KUALA LUMPUR (Oct 17): Bursa Malaysia closed higher on Tuesday, in tandem with the better performance in regional bourses, taking the cue from the upbeat Wall Street performance overnight.
At 5pm, the FTSE Bursa Malaysia KLCI (FBM KLCI) rose 5.17 points to end at an intraday high of 1,444.13 from Monday’s closing of 1,438.96.
The key index opened 0.08 of a point higher at 1,439.04 and hit a low of 1,438.95 in the early morning session before gaining momentum to move upwards thereafter.
On the broader market, gainers outpaced decliners 439 to 353, while 504 counters were unchanged, 1,045 untraded and 10 suspended.
Turnover decreased to 2.67 billion units worth RM1.92 billion from 3.09 billion units worth RM1.92 billion on Monday.
Rakuten Trade Sdn Bhd equity research vice president Thong Pak Leng said the KLCI closed marginally higher due to bargain-hunting activities following Monday's sell-off while the key regional indices were also in the green following positive cue from global equities overnight.
On another note, he said diplomatic attempts to curb the expansion of the Israel-Hamas conflict into a wider-scale war have had a somewhat positive impact on investor sentiment.
US President Joe Biden is scheduled to make a visit to Israel, aiming to curb the conflict's escalation while Secretary of State Antony Blinken has also returned to Israel for a meeting with Prime Minister Benjamin Netanyahu, following discussions with Arab governments, he shared.
"On the domestic front, we expect market sentiment to remain cautious due to growing global volatility and uncertainties.
"In light of this, we expect the benchmark index to continue in its sideways pattern, and maintain our FBM KLCI weekly target of 1,430 to 1,450 until new catalysts become evident. On a technical point of view, we see the immediate resistance at 1,460 and support at 1,430," he said.
As for the regional markets, Singapore's Straits Times Index improved 0.12% to 3,167.64, Japan’s Nikkei 225 rose 1.2% to 32,040.29, South Korea’s Kospi gained 0.98% to 2,460.17, Hong Kong’s Hang Seng Index firmed 0.75% to 17,773.34, and China’s SSE Composite was 0.32% better at 3,083.5.
Back home, Bursa heavyweights Maybank Bhd and Petronas Chemicals Group Bhd bagged two sen each to RM9 nad RM7.50 respectively, Public Bank Bhd added a sen to RM4.18, and Tenaga Nasional Bhd improved three sen to RM9.98, while CIMB Group Holdings Bhd was flat at RM5.61.
Of the actives, ACE Market debutant Minox International Group Bhd rose 12 sen to 37 sen, Kanger International Group Bhd and Sarawak Consolidated Industries Bhd perked up one sen each to 12 sen and 52 sen respectively, while Asdion Bhd and Top Glove Corp Bhd climbed 1.5 sen each to 7.5 sen and 75 sen respectively.

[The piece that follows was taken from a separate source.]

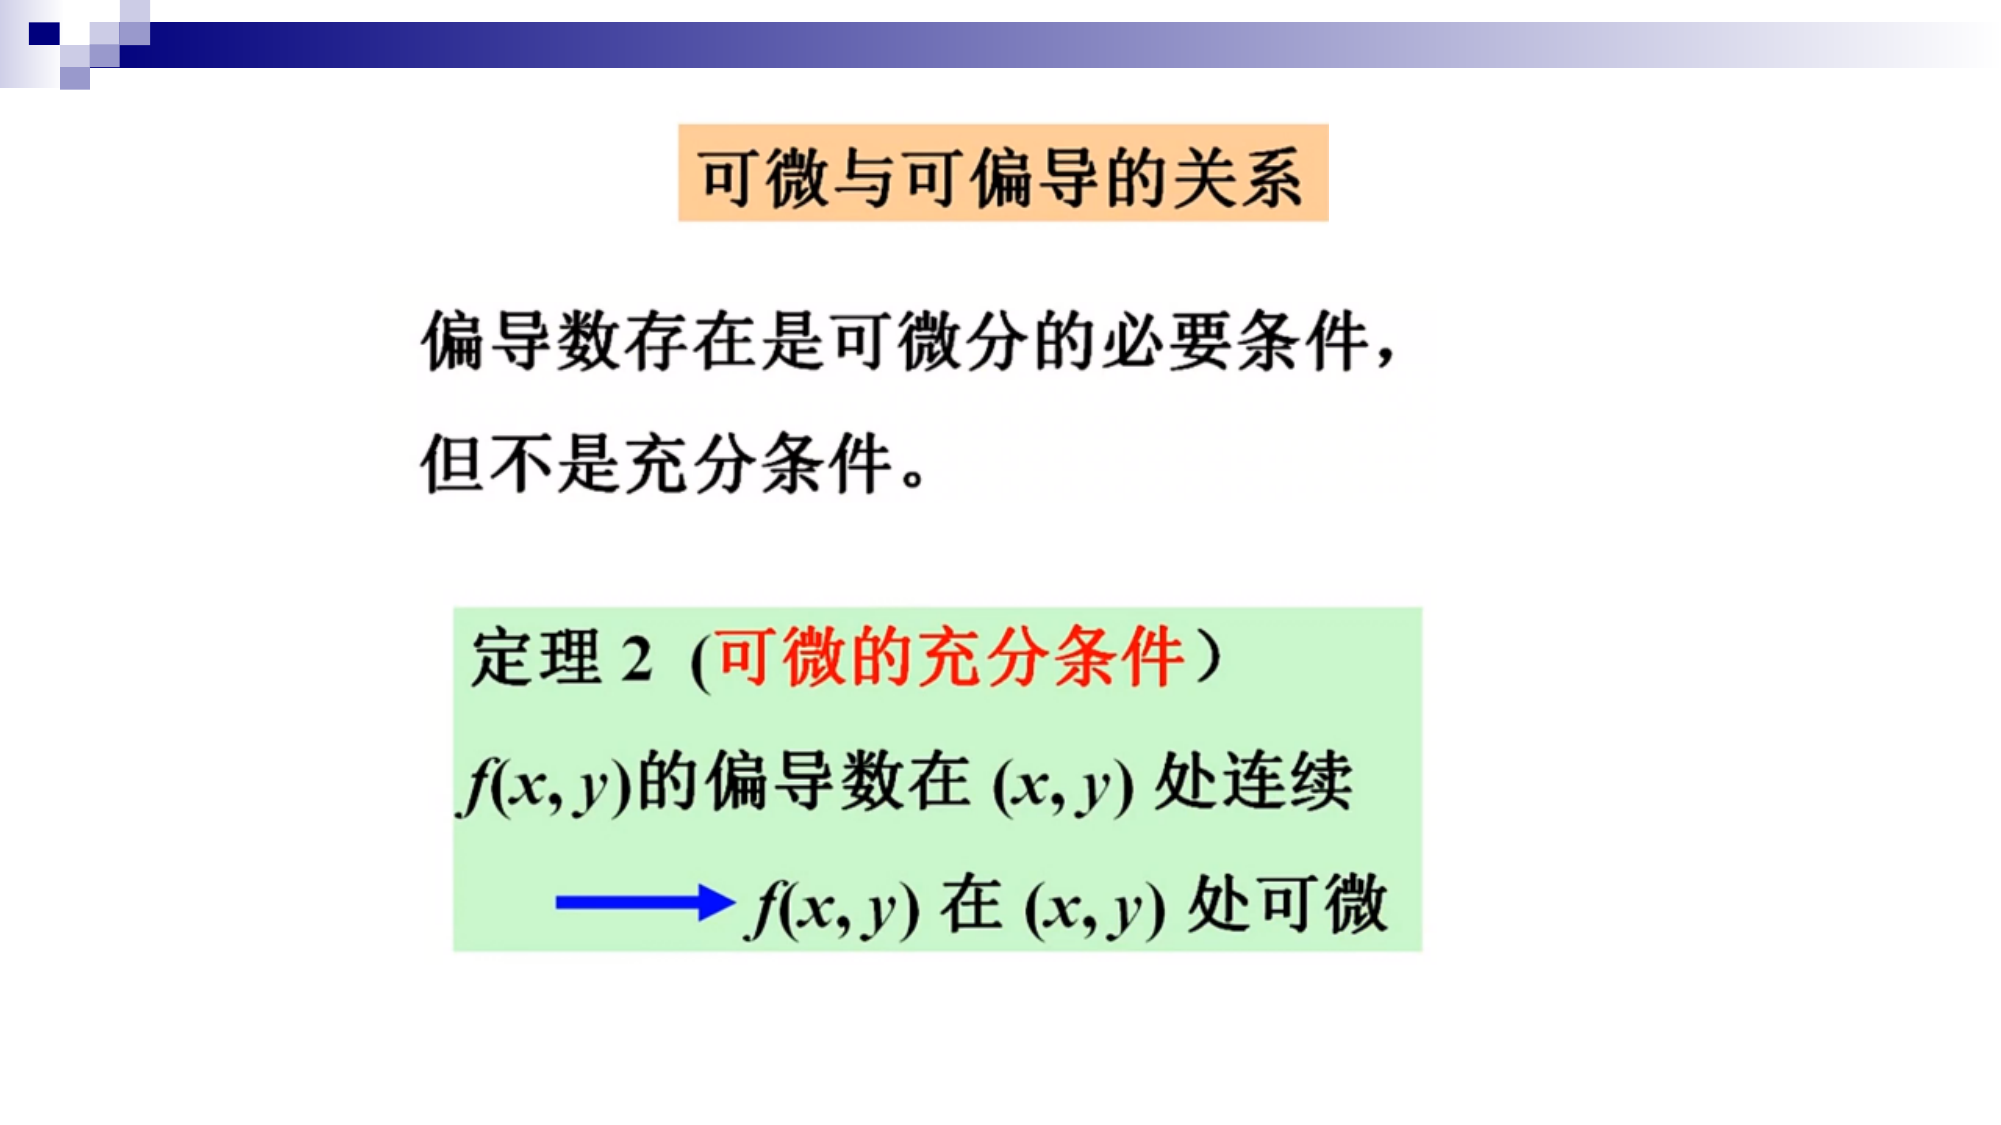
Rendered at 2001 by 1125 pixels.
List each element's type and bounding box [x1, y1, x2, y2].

picture [377, 284, 1437, 503]
picture [671, 109, 1329, 230]
picture [424, 579, 1437, 965]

On the index board, the FBM Emas Index increased 33.82 points to 10,692.88, the FBMT 100 Index rose 32.99 points to 10,357.58, the FBM Emas Shariah Index advanced 50.88 points to 10,929.55, the FBM 70 Index climbed 27.42 points to 14,217.68, and the FBM ACE Index went up 35.95 points to 5,153.14.

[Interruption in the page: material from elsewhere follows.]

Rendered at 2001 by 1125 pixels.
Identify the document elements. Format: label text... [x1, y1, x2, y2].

Sector-wise, the Financial Services Index added 16.69 points to 16,244.62, the Industrial Products and Services Index inched up 0.33 of a point to 175.67, the Energy Index eased 0.29 of a point to 882.17, and the Plantation Index jumped 63.08 points to 6,889.24.
The Main Market volume dropped to 1.4 billion units worth RM1.58 billion from 1.98 billion units worth RM1.73 billion on Monday.
Warrants turnover declined to 305.12 million units valued at RM36 million against 332.86 million units valued at RM41.44 million on Monday.
The ACE Market volume surged to 972.12 million shares worth RM304.17 million from 755.45 million shares worth RM213 million previously.
Consumer products and services counters accounted for 214.02 million shares traded on the Main Market, industrial products and services (336.21 million); construction (126.36 million); technology (113.27 million); SPAC (nil); financial services (68.18 million); property (165.33 million); plantation (26.09 million); REITs (11.44 million), closed/fund (6,200); energy (118.21 million); healthcare (98.57 million); telecommunications and media (46.98 million); transportation and logistics (39.67 million); and utilities (37.04 million).